What the exercise asks - Find the line containing "Metres; depth is" in the listing below. Repeat it exactly, along with each following line up to and including the one containing "In the picture, what".

Records to process -
%%

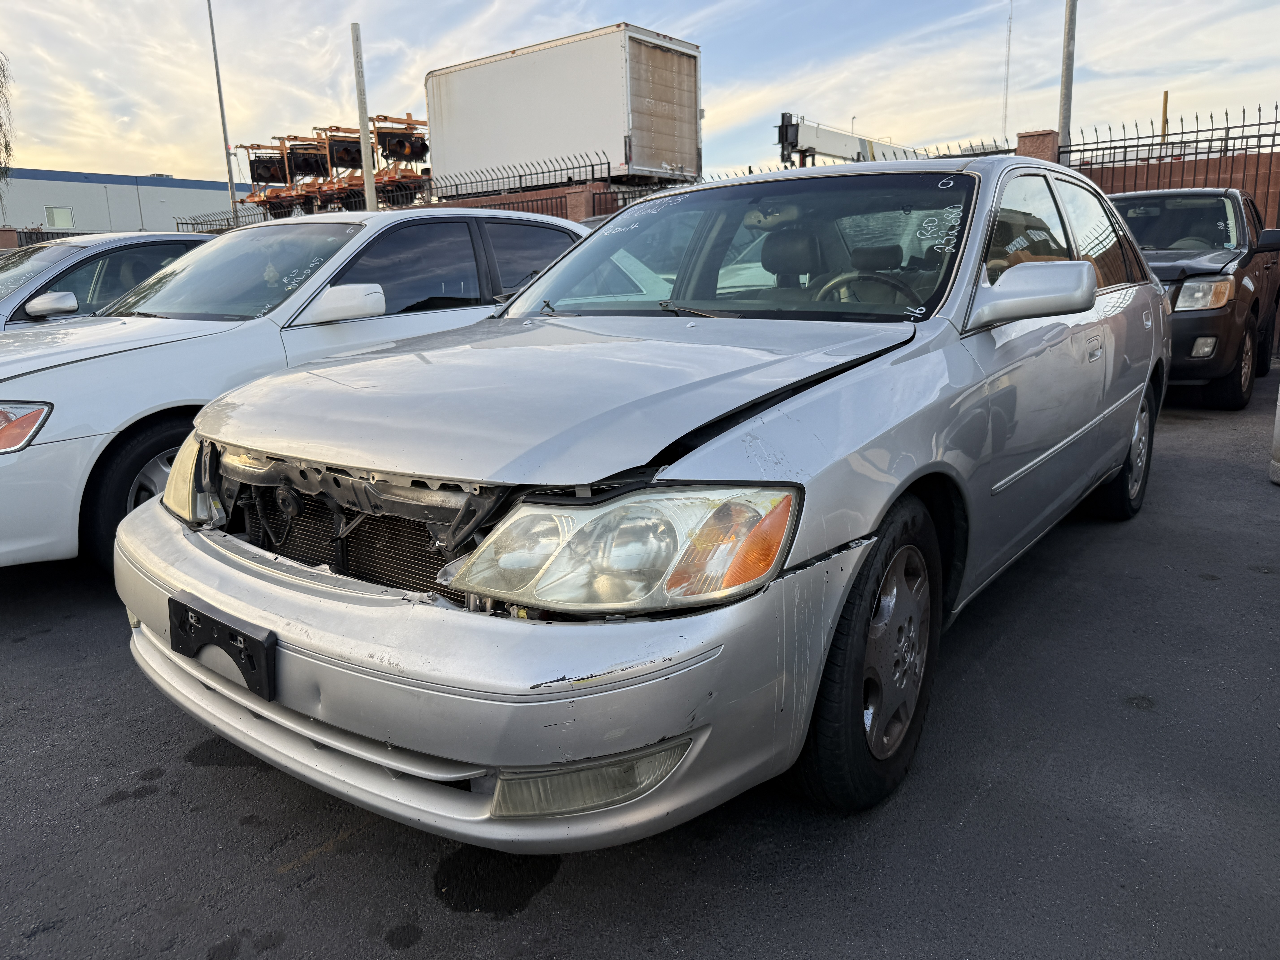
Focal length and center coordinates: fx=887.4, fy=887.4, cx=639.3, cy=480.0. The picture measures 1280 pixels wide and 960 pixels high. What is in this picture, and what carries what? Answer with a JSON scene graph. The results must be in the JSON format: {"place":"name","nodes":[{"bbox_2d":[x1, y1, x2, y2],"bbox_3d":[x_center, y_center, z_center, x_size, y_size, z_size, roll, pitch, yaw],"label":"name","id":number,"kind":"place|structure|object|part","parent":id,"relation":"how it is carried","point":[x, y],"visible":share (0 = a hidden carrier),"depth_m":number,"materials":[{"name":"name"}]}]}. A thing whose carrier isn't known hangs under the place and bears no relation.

%%
%%

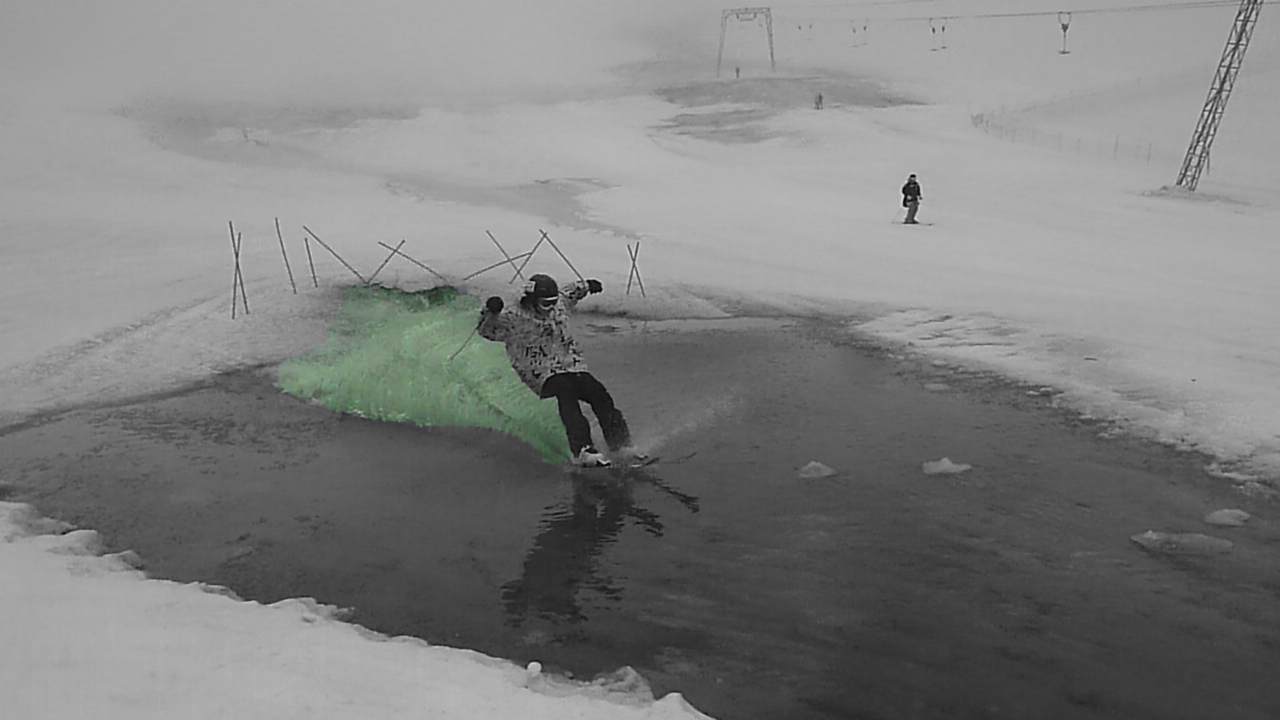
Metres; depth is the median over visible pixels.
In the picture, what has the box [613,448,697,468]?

%%
%%

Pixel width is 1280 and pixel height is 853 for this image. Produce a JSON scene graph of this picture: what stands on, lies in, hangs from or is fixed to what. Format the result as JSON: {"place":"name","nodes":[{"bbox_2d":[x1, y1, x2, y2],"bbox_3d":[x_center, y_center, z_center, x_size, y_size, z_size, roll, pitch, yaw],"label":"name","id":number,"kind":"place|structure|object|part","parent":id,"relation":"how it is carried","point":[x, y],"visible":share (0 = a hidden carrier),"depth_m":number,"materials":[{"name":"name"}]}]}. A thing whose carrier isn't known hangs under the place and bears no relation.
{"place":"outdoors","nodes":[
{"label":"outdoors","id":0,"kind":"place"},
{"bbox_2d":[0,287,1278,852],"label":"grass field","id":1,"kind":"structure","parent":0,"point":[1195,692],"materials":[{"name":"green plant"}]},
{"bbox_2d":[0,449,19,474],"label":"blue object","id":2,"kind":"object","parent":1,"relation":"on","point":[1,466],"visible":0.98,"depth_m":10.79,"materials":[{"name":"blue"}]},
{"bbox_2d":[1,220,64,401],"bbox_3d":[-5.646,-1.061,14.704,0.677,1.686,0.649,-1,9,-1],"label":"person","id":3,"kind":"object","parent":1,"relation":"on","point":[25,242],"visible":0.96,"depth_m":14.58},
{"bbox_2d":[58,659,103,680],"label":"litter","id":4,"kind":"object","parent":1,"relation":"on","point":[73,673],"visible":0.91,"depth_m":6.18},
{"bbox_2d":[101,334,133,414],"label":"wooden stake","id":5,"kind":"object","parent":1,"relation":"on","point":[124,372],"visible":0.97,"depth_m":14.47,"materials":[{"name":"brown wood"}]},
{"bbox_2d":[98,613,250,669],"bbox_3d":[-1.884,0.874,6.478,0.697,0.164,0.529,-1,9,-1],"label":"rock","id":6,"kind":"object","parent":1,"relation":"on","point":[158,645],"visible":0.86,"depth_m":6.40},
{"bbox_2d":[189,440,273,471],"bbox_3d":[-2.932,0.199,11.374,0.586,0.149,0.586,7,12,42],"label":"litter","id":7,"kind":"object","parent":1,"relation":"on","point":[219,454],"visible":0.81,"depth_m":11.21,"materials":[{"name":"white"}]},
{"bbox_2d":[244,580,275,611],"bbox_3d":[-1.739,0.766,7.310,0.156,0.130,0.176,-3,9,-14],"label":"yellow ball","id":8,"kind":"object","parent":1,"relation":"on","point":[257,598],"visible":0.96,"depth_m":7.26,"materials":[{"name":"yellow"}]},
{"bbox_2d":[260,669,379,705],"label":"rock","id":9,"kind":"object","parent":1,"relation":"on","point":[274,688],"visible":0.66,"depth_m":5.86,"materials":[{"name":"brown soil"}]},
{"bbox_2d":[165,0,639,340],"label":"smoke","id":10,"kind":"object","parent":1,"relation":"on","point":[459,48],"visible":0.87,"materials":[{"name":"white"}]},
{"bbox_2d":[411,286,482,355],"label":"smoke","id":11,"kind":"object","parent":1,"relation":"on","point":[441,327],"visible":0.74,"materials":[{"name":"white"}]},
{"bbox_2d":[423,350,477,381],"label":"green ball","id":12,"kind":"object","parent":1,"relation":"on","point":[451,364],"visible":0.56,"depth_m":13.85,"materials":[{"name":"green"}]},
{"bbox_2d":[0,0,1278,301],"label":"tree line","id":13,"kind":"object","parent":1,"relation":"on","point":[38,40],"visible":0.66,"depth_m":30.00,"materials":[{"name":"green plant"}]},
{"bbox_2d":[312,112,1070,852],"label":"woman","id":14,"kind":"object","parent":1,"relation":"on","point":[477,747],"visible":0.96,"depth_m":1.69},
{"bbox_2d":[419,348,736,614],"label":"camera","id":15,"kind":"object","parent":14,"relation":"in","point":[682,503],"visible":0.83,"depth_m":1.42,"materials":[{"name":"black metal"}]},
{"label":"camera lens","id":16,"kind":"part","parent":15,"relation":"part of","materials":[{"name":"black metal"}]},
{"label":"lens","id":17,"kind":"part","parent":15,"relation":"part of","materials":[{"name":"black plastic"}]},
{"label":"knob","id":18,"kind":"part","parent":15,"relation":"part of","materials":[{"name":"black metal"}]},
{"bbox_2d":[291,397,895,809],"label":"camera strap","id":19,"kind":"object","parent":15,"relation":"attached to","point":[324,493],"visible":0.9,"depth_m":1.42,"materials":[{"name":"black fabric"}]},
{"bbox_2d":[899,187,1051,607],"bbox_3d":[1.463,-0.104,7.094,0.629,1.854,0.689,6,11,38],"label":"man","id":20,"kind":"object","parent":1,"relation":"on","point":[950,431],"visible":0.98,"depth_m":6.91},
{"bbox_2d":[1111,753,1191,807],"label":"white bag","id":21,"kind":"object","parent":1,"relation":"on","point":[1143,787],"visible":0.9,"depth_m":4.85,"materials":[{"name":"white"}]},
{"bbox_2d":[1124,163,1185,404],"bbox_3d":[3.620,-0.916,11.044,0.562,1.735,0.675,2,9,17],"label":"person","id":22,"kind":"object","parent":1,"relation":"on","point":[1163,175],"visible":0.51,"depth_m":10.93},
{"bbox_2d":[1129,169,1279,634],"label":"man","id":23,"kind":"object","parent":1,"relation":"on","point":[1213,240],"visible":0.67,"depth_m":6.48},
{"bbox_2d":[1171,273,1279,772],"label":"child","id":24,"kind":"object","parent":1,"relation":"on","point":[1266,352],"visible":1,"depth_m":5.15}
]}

%%

Result of the task -
Metres; depth is the median over visible pixels.
In the picture, what has the box [613,448,697,468]?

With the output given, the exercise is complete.